*Work item*: Line tally for the word "Обеспечение": count the lines below that contain it and reply with the number alone.

Start of Extracted information

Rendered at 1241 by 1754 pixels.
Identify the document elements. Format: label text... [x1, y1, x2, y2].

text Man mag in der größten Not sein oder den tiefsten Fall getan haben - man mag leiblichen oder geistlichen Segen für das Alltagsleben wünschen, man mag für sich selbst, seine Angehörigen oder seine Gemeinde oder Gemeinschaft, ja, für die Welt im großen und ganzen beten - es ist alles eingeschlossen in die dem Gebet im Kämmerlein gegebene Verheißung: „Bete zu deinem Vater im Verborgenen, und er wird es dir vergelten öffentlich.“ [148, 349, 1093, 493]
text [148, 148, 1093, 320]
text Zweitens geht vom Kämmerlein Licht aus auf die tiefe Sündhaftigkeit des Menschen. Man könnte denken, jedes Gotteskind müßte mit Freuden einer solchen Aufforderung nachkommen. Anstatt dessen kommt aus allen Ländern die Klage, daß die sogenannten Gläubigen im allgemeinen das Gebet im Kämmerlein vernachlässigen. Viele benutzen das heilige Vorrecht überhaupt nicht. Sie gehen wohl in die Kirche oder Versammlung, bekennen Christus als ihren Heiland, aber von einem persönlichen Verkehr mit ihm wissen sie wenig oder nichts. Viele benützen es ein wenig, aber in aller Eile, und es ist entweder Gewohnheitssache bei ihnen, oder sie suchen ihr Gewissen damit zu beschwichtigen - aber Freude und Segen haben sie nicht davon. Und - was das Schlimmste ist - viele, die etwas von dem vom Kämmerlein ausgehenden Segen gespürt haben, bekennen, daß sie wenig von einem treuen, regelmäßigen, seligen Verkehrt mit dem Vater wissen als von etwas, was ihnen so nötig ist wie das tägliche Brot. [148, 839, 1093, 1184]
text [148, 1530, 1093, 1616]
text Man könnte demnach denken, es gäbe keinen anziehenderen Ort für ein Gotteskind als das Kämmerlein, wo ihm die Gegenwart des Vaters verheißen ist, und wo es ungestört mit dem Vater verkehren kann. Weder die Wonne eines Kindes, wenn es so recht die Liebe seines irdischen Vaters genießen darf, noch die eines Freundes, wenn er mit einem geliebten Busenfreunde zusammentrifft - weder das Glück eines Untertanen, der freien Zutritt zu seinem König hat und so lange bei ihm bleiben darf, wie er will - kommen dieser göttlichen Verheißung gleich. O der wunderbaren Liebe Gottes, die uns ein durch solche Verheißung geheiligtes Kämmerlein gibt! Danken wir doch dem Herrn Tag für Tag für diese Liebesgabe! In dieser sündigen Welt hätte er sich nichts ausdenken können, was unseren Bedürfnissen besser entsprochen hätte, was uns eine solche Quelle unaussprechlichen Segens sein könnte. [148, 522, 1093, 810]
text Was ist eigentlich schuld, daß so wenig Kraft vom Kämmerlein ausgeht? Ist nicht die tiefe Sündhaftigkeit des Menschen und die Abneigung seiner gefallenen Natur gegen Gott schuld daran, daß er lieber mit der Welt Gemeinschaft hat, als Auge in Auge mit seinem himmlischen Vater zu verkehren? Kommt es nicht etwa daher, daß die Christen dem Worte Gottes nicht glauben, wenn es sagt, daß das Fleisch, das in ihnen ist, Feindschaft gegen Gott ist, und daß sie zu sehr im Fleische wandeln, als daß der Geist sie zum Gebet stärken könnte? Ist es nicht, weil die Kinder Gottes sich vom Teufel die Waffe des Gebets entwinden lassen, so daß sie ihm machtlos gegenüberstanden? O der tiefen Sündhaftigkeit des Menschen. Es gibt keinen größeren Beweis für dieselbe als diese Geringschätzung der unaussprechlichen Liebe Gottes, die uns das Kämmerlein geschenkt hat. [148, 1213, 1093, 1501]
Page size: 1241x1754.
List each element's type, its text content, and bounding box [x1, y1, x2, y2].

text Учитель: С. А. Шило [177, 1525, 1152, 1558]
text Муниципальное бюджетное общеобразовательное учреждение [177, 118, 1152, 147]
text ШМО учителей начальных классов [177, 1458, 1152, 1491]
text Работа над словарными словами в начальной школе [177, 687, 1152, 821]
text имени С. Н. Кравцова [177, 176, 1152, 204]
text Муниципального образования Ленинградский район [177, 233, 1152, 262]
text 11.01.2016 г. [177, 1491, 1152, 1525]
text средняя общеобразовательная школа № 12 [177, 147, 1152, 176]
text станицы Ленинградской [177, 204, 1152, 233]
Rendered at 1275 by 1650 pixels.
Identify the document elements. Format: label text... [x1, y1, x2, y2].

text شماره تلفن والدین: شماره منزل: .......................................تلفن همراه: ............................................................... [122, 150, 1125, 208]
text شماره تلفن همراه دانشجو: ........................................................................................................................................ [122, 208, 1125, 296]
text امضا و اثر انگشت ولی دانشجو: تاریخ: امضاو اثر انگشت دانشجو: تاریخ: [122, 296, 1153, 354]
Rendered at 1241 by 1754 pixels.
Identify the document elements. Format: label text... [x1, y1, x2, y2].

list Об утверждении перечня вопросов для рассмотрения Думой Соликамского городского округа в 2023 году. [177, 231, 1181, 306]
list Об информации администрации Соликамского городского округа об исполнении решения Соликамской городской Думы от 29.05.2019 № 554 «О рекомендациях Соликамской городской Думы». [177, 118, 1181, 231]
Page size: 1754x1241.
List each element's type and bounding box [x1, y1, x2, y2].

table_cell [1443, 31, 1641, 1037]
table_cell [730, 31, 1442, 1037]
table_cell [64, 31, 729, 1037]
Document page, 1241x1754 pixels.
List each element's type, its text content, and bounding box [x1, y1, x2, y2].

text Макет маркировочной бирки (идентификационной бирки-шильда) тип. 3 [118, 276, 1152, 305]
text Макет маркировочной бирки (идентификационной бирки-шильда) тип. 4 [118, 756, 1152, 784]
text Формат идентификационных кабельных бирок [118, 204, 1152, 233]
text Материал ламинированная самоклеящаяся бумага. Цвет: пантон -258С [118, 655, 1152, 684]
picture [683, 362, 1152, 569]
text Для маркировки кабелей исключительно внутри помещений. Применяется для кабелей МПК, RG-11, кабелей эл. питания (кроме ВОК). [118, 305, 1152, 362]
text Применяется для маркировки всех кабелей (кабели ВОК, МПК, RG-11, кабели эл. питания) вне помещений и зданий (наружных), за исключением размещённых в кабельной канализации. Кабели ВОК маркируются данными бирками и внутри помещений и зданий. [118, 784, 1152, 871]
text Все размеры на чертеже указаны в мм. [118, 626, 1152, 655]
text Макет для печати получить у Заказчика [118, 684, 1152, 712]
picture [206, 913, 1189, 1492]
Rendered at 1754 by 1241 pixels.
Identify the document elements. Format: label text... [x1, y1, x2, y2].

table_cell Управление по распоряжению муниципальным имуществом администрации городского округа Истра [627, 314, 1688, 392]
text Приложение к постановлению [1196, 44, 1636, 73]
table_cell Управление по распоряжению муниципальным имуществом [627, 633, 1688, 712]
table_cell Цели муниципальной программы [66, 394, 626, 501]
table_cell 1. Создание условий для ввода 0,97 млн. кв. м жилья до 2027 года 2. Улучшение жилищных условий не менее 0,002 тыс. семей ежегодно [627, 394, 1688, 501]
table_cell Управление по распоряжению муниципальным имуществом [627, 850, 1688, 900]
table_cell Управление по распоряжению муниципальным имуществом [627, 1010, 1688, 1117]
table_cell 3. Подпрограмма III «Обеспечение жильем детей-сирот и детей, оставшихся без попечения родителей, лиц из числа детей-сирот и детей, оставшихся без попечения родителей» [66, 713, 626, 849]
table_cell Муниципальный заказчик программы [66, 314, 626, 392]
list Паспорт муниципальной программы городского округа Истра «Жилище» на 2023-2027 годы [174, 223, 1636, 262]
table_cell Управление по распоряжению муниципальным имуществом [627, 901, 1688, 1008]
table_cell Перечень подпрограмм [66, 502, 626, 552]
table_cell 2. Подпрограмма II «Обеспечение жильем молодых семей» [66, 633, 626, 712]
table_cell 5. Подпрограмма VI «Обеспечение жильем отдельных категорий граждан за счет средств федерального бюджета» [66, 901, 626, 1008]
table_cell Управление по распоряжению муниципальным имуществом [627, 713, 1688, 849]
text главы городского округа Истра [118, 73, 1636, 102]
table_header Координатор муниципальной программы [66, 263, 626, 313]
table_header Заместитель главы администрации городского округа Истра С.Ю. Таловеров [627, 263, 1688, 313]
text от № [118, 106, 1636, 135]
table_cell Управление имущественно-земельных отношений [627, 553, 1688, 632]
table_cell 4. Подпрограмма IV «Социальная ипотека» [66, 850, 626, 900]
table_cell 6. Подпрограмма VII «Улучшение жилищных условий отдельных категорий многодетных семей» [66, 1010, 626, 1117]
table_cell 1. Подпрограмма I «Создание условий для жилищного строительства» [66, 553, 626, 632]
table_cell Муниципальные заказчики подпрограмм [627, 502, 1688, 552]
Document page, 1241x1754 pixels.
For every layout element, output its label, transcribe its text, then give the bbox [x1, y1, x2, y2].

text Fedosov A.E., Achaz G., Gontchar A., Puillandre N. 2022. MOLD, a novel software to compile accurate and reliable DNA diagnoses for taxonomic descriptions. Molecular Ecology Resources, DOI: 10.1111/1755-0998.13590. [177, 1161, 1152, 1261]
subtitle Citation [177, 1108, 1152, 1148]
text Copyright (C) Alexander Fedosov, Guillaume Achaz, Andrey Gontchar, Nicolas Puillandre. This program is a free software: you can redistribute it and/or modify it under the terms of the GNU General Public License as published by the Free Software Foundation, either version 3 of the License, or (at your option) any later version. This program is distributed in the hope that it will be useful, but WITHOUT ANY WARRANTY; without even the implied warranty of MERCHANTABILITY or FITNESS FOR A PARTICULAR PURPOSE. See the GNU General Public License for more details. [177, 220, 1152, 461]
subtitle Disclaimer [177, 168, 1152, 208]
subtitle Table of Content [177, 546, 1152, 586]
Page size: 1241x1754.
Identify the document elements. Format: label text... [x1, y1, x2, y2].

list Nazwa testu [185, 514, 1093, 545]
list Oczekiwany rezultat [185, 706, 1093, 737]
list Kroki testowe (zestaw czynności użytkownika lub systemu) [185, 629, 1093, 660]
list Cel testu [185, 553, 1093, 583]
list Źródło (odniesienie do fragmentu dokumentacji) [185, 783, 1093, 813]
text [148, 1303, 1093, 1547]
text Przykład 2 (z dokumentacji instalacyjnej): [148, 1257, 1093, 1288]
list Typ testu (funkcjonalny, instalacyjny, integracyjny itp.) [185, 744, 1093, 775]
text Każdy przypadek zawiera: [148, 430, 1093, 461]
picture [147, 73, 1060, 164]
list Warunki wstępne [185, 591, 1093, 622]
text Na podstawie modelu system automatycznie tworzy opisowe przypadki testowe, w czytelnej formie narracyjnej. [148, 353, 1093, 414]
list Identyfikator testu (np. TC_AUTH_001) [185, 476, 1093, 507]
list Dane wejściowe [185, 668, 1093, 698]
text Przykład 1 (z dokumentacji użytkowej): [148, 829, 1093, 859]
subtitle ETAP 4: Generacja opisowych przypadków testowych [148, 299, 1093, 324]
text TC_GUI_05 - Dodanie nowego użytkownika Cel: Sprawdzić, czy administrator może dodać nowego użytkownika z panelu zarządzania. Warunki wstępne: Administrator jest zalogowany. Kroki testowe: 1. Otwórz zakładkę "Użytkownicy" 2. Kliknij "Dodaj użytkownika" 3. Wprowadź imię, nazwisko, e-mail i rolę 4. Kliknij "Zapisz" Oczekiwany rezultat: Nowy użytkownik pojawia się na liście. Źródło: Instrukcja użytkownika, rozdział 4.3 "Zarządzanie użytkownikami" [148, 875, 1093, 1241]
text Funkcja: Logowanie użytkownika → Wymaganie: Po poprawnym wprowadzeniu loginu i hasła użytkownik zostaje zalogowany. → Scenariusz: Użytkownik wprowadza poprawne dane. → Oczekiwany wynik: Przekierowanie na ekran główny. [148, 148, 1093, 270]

End of Extracted information

*Response*: 3